WHAT IS BEING ASKED:
Using the string "down" as the key, pull each matching line out of the records below.

AVAILABLE DATA:
○ ○ ○

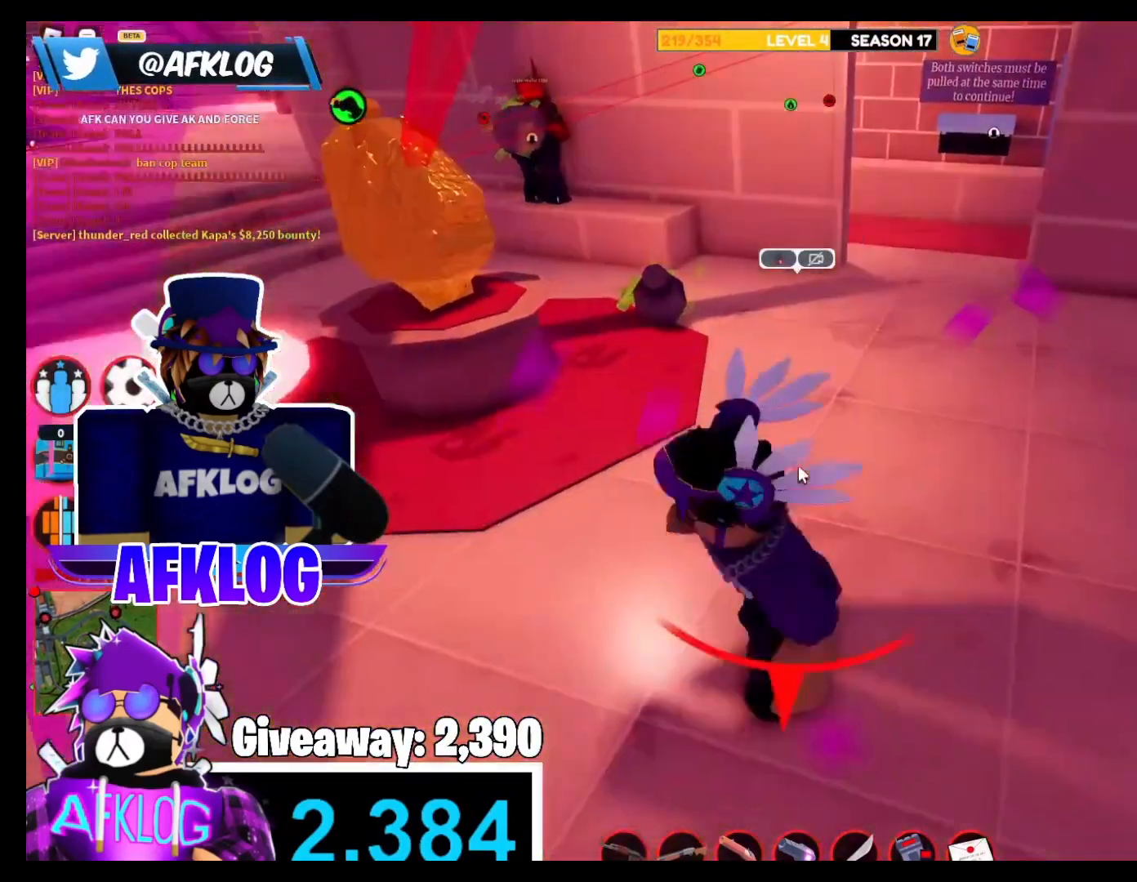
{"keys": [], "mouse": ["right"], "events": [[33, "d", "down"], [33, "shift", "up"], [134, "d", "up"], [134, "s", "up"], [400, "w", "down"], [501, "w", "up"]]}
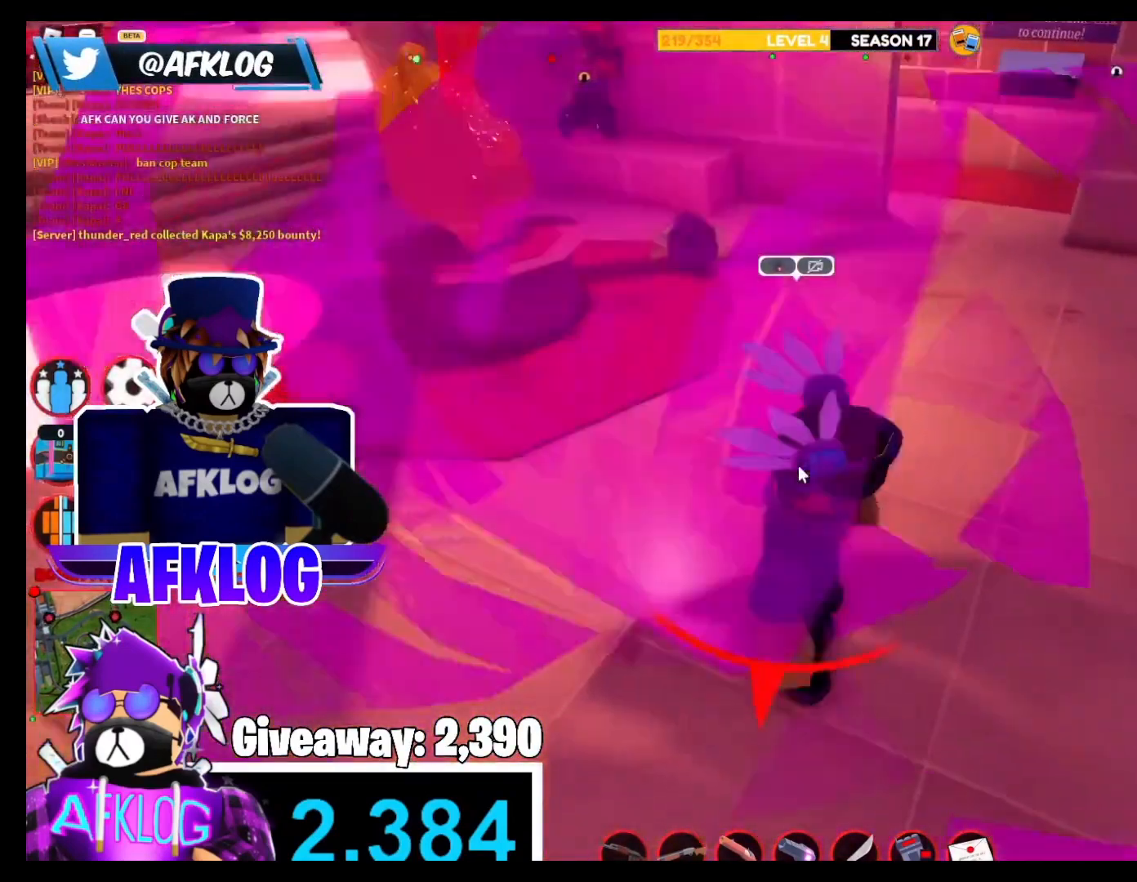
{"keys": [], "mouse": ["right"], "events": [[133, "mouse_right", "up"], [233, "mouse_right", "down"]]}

○ ○ ○

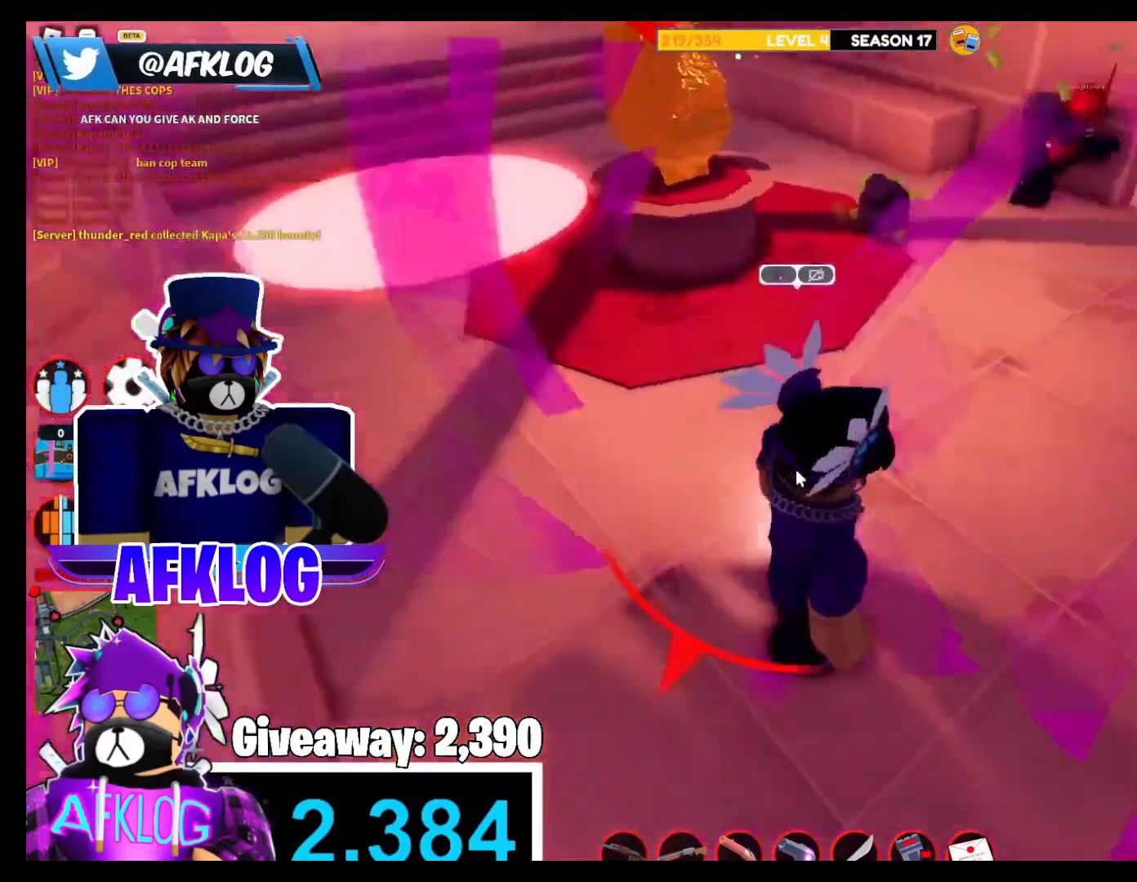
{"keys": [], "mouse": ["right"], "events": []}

○ ○ ○

ANSWER AREA:
{"keys": [], "mouse": ["right"], "events": [[33, "d", "down"], [33, "shift", "up"], [134, "d", "up"], [134, "s", "up"], [400, "w", "down"], [501, "w", "up"]]}
{"keys": [], "mouse": ["right"], "events": [[133, "mouse_right", "up"], [233, "mouse_right", "down"]]}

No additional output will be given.